Industry Has Big Stake in Monitoring Government
The explosive growth of electronic commerce has caught the attention of U.S. policy-makers, who are grappling with a wide range of issues including enforcement, jurisdiction, taxation, tariffs, national sovereignty, privacy and security.
By David Silverberg, Contributing Writer
The explosive growth of electronic commerce has caught the attention of U.S. policy-makers, who are grappling with a wide range of issues including enforcement, jurisdiction, taxation, tariffs, national sovereignty, privacy and security.
A Commerce Department estimate anticipates e-commerce revenue of $1 trillion annually by 2003. Internet retail sales are expected to spring from their 1996 level of $530 million to $6.6 billion by the end of the year.
One estimate has the number of Internet users doubling every six to nine months. Intel Corp.'s experience is a good example of this impact. At the beginning of 1997, Intel was not doing sales over the Web. After putting up a Web site, by November 1998 it was selling $1 billion worth of chips a month.
Unsurprisingly, all this activity has come to the attention of the feds in the executive branch who are grappling with the big questions: How do you encourage commerce while combating crime and do it in an environment where rules and capabilities are evolving daily?
Besides the issues of enforcement, jurisdiction, taxation, tariffs, national sovereignty, privacy, security, there are questions of liability, responsibility and culpability.
If a recent conference on electronic commerce regulation held at American University's Washington College of Law is any indication, pure capitalists have little to fear so far. The 1997 Framework for Electronic Commerce, which establishes U.S. government policy, still holds. That framework states that the private sector should lead, government should avoid over-regulation, and where it's needed to regulate, its rules should be "predictable, minimalist, consistent and simple." It called on all governments to acknowledge the Internet's unique capabilities and facilitate electronic commerce.
Given this policy, regulators are very wary of going too far. They are especially afraid of strangling the baby in the cradle.
As Elliot Maxwell, a special adviser to the Commerce Secretary William Daley noted, "This market is blessed. It's blessed by access to capital, so that any good idea can get funded. It has wonderful technology. It has entrepreneurial spirit. The thing that is most problematic is policy. If we get the policy right, we can do wonderful things. If we get it wrong, we can strangle this."
At the same time, the need for regulation is growing along with the e-commerce activity. Regulators are going to have to establish standards and enforce the law. The standards, which include signatures, banking and security are in flux, all because they depend on technological solutions that are still evolving.
Enforcement seems to be steaming along mainly because the tools exist in law and merely have to be applied in a new technological environment. A prime example of this is the Securities and Exchange Commission's Office of Internet Enforcement, which is using existing regulations to pursue electronic fraud, market manipulation, spamming and a variety of other Internet scams and crimes.
What does all this struggling mean to the folks with their hands on the hardware? Not much at the moment. But that is exactly the point. If industry people want to shape the regulatory environment of the future, they have to get involved at this early, conceptual stage before regulations are promulgated and published.
That means starting to think about these issues and the industry's preferred solutions. What kind of regulation would industry like to see? What kinds of legal standards?
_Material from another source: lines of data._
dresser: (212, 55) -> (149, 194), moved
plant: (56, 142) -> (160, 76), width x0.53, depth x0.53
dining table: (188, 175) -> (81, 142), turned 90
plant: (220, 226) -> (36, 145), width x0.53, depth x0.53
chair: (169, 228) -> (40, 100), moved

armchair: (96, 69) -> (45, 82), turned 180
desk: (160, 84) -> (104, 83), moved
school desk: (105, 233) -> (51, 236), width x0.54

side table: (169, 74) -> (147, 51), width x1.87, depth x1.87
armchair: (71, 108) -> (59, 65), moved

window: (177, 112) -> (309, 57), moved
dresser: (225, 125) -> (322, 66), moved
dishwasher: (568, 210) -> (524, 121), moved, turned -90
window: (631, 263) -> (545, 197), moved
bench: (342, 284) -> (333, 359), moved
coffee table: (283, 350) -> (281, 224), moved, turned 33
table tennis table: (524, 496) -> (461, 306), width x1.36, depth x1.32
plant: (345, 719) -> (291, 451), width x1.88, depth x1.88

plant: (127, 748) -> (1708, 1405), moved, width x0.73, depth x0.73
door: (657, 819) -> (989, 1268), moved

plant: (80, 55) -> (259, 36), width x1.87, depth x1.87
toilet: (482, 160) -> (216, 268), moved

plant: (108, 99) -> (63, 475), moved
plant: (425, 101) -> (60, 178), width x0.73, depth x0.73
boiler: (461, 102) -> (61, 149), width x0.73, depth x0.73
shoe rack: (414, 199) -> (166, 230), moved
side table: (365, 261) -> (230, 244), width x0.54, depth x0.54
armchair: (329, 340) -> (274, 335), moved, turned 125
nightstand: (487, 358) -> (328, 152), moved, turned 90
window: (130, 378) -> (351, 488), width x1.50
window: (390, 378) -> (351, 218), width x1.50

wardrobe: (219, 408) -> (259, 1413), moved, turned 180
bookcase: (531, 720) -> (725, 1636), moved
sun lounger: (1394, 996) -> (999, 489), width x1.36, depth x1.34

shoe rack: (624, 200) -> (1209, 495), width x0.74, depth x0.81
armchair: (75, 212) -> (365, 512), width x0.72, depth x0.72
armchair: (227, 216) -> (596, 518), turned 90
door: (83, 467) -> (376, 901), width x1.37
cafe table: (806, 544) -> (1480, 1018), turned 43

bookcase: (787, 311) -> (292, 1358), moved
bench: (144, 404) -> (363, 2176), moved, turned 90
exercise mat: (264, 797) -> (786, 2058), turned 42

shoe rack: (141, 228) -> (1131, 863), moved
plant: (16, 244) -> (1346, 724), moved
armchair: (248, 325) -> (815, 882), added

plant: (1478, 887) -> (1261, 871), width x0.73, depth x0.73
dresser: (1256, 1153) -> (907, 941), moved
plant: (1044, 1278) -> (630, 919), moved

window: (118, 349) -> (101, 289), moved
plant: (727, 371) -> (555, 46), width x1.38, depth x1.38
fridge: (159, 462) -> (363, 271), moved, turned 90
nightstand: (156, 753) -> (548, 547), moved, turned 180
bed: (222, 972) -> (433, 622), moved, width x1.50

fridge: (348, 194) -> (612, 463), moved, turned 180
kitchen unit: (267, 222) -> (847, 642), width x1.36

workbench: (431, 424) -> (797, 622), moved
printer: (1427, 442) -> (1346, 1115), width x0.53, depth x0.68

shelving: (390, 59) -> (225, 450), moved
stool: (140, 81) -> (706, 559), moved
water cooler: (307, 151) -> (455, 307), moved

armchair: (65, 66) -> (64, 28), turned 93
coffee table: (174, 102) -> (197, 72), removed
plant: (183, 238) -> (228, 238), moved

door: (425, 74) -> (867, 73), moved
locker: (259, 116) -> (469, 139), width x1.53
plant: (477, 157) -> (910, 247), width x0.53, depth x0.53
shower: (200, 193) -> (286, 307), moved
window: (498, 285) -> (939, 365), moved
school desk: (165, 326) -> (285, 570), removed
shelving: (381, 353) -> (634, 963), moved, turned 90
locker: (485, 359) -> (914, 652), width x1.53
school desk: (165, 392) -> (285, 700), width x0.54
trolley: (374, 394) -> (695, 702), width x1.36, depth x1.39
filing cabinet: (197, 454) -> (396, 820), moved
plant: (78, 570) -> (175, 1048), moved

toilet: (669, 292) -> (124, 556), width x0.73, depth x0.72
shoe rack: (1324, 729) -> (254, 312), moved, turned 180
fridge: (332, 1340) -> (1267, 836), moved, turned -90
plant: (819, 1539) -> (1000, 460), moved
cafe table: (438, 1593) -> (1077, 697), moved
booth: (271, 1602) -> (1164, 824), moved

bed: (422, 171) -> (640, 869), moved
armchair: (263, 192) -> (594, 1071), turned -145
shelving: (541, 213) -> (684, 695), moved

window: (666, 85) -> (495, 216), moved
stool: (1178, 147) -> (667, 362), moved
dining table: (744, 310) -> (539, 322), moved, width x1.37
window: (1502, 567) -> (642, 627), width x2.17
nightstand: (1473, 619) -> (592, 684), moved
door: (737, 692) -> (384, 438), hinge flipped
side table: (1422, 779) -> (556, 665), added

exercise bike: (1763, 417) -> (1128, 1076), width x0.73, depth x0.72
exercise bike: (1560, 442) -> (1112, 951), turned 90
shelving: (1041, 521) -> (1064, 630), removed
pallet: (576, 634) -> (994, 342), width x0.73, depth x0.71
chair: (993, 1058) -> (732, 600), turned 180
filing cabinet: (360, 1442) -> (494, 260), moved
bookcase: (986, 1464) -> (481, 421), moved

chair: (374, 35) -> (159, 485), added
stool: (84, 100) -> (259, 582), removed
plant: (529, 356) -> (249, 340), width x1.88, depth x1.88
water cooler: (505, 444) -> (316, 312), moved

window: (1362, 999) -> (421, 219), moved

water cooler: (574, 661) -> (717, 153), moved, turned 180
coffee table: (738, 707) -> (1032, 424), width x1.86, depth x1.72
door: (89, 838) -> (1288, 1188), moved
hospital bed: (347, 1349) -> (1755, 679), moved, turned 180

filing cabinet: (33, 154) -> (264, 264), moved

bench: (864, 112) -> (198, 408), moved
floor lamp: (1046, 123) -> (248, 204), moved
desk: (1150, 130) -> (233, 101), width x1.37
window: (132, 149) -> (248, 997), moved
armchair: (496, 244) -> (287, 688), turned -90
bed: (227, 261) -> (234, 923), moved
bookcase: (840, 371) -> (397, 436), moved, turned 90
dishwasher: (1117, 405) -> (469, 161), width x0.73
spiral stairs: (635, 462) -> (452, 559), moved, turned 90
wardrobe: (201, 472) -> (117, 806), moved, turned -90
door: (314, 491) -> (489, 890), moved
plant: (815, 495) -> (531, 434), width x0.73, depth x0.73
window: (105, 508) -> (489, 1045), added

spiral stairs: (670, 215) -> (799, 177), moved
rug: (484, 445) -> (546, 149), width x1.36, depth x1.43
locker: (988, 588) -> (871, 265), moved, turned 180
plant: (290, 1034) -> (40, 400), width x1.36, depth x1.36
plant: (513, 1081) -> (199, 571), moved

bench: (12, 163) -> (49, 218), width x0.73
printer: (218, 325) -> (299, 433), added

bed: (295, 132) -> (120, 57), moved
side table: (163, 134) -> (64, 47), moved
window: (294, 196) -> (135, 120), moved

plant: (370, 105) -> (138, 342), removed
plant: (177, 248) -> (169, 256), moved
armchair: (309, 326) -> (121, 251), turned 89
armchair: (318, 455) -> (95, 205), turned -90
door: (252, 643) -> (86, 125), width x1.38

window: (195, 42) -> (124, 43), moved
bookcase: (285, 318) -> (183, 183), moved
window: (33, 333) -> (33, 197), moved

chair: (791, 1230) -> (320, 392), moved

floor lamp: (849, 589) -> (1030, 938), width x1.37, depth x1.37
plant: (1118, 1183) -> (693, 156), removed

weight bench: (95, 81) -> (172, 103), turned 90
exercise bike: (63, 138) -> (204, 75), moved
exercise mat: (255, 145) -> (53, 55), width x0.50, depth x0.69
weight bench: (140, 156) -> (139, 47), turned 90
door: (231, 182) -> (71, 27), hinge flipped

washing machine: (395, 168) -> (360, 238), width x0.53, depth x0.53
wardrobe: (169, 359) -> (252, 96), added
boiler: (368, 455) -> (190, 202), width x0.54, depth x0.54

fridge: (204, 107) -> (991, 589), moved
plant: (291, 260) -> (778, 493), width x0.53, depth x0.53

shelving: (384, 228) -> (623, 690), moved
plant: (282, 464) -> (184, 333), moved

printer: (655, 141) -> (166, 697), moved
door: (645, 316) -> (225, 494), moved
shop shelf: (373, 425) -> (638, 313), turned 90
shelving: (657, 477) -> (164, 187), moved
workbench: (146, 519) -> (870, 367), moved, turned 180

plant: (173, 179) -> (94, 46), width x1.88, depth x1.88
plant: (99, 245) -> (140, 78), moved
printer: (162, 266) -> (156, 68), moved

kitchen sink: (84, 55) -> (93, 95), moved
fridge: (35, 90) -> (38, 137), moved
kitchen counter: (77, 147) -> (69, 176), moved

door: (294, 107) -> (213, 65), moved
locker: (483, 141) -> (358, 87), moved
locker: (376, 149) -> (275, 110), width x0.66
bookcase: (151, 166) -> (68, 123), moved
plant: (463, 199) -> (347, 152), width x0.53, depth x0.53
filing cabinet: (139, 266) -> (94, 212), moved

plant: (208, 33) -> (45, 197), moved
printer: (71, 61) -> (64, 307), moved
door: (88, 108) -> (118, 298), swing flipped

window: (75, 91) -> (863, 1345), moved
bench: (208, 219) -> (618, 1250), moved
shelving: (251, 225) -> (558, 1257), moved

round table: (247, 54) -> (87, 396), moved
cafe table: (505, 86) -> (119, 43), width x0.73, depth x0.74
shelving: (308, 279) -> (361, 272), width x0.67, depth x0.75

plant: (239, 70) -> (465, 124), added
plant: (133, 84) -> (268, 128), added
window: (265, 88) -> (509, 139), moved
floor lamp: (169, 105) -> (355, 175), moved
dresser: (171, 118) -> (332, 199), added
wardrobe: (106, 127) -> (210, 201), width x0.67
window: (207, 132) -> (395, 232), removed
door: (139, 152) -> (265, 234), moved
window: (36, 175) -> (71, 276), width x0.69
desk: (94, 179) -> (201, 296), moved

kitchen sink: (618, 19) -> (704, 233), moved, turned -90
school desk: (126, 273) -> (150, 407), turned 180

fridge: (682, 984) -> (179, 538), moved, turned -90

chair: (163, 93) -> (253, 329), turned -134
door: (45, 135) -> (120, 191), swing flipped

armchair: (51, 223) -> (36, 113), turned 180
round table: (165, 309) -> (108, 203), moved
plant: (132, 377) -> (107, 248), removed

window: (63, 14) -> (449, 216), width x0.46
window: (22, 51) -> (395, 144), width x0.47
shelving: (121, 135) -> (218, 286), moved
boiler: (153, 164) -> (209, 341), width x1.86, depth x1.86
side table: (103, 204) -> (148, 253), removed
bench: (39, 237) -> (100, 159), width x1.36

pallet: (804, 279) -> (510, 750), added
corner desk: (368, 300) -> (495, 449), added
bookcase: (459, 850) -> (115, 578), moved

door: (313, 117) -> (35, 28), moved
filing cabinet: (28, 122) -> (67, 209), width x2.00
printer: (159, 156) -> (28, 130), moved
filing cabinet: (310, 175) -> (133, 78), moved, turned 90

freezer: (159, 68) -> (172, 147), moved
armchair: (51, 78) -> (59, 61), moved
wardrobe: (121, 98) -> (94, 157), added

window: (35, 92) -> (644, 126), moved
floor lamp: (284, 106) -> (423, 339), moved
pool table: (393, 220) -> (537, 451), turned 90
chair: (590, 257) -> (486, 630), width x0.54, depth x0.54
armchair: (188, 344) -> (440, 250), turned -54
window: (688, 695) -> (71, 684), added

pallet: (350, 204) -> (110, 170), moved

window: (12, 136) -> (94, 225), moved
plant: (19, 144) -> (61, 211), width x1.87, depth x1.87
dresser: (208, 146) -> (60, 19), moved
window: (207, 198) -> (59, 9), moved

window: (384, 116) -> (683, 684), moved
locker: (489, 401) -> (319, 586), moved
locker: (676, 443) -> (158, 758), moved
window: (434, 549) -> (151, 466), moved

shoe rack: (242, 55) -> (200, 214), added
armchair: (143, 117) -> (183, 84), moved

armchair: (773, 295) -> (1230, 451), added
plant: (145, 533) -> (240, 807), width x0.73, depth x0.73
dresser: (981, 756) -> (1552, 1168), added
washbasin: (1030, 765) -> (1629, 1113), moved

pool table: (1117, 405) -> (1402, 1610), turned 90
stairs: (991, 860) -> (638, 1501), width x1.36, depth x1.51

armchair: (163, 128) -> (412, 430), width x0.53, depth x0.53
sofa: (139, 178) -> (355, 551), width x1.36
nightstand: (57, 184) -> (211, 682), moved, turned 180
It also means the industry has to look up from its monitors and start monitoring the government, examining proposed regulations, getting input to lawmakers and regulators at both the state and federal levels. And this means active grass-roots involvement not just leaving it up to associations and lobbying groups.
"We're going through a dangerous time when regulators are looking to offline models for regulation," warned George Vradenburg III, senior vice president for global and strategic policy at America Online. Regulators and courts are looking to old regulatory models like the railroads and heavy industry as they grope for metaphors for e-commerce and those old models do not apply.
Vradenburg's solution is for industry to police itself as much as possible. "If we [industry] provide a safe, valuable and secure experience online, government doesn't have to," he argued.
Perhaps one of the most telling summations of the state of e-commerce regulation at the American University conference was given by Thomas Vartanian, an attorney with the firm Fried, Frank, Harris, Shriver & Jacobson.
As Vartanian put it: "The rules of regulation are that you monitor infant markets, guide adolescent markets and regulate mature markets."